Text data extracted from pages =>
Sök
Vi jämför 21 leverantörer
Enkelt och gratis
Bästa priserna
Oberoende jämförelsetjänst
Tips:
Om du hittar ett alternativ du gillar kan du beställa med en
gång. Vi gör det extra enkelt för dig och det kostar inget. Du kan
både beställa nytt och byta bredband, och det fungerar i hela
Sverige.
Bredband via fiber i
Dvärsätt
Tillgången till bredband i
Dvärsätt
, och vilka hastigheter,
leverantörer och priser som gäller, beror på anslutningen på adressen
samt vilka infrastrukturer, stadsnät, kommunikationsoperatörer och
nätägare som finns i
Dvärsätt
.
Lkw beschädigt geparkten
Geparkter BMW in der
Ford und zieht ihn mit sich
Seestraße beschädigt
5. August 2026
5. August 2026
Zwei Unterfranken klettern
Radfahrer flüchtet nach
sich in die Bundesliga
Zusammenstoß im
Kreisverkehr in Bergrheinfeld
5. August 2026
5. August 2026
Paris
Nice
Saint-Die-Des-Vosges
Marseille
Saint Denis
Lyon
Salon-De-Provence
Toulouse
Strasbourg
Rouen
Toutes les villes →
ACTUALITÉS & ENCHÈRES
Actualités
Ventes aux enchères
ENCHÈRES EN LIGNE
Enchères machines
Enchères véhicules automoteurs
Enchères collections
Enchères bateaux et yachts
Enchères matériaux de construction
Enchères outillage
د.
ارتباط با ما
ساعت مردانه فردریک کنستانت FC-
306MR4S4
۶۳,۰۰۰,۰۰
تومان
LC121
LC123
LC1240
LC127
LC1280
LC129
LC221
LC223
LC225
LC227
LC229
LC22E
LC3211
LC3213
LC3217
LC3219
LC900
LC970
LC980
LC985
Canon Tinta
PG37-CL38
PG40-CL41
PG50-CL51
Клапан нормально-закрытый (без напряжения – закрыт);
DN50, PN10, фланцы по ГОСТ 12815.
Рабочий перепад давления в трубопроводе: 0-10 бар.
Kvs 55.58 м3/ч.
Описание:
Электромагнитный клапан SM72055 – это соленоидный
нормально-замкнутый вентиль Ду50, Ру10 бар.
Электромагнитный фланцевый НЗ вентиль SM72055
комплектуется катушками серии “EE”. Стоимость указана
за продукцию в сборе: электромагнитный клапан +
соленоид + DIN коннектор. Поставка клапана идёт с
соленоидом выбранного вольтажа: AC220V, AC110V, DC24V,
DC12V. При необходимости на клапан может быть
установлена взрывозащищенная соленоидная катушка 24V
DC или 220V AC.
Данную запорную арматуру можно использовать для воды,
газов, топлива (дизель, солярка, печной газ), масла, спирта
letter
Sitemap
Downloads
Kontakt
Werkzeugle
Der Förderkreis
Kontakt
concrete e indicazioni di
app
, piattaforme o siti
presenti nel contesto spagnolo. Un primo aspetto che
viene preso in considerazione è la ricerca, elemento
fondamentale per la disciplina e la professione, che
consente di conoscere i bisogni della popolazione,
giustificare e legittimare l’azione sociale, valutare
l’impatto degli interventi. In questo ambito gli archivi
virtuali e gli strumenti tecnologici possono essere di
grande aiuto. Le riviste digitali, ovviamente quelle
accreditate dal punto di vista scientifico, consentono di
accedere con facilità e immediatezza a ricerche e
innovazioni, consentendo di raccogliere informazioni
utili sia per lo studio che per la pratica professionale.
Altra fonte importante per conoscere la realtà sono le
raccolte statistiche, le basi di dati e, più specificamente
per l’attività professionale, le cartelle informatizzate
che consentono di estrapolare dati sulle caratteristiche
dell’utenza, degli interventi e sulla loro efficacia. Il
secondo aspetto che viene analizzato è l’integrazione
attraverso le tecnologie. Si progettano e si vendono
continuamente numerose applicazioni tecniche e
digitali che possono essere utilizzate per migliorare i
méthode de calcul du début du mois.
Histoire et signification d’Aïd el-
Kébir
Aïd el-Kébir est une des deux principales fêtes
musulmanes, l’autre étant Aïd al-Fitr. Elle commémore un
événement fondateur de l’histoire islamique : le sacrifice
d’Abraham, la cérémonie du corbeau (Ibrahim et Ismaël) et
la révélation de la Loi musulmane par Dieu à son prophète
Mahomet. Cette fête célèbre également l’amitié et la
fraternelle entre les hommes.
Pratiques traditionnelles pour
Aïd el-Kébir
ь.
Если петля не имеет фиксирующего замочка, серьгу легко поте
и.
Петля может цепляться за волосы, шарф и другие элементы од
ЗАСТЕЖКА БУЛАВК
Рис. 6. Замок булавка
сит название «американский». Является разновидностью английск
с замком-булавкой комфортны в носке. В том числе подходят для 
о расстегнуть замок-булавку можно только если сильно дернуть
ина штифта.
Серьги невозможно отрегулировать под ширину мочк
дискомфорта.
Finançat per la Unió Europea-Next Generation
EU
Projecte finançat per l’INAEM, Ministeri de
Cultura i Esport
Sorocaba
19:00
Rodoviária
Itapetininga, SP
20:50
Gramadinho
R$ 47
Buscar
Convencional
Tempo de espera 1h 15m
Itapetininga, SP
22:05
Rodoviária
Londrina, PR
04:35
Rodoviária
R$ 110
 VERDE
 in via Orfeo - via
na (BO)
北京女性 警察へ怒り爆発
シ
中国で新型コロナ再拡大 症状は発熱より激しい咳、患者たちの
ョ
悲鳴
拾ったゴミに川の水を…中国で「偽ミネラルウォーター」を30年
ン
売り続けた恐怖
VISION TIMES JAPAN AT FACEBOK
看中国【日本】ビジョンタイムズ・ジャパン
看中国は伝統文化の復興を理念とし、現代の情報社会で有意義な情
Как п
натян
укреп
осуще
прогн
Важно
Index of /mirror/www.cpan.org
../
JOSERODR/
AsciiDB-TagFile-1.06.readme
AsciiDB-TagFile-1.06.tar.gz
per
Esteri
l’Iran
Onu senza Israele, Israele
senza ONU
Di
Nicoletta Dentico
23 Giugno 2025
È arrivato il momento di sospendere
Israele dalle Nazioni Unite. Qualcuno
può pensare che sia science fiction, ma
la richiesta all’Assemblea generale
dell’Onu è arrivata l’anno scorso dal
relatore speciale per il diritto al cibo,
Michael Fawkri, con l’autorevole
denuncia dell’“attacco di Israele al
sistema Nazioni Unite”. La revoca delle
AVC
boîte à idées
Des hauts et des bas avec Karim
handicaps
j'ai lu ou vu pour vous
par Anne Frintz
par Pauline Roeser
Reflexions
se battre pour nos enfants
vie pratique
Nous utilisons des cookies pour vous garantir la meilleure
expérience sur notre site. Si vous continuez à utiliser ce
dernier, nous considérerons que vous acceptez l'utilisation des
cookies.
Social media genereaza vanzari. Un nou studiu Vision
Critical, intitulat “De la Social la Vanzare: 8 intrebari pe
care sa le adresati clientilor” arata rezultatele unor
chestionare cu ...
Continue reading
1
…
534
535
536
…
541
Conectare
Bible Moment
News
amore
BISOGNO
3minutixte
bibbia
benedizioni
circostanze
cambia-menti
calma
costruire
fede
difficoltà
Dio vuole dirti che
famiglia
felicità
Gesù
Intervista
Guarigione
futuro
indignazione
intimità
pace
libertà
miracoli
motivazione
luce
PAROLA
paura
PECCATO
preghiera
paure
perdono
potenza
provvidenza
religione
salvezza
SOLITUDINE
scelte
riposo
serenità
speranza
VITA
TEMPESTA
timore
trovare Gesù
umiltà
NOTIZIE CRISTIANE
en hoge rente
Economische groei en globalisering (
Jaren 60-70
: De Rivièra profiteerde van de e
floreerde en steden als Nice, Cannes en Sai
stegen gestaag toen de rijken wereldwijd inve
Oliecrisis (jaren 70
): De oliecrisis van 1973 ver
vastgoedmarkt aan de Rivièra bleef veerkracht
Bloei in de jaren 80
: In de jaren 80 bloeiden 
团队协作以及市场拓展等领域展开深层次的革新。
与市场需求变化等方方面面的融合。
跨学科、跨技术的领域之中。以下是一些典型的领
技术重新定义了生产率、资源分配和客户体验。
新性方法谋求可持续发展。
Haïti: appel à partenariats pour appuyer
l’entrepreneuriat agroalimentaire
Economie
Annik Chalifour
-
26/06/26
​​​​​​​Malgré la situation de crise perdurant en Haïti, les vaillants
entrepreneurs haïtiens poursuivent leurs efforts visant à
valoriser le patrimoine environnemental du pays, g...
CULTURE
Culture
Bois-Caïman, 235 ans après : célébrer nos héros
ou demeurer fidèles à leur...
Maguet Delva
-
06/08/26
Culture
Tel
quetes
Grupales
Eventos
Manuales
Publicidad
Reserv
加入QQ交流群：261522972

Your goal => Copy out, word for word, the part of the material that opens with its first line and closes with the line containing "gång. Vi gör", including both of those lines.

Solution to the exercise =>
Sök
Vi jämför 21 leverantörer
Enkelt och gratis
Bästa priserna
Oberoende jämförelsetjänst
Tips:
Om du hittar ett alternativ du gillar kan du beställa med en
gång. Vi gör det extra enkelt för dig och det kostar inget. Du kan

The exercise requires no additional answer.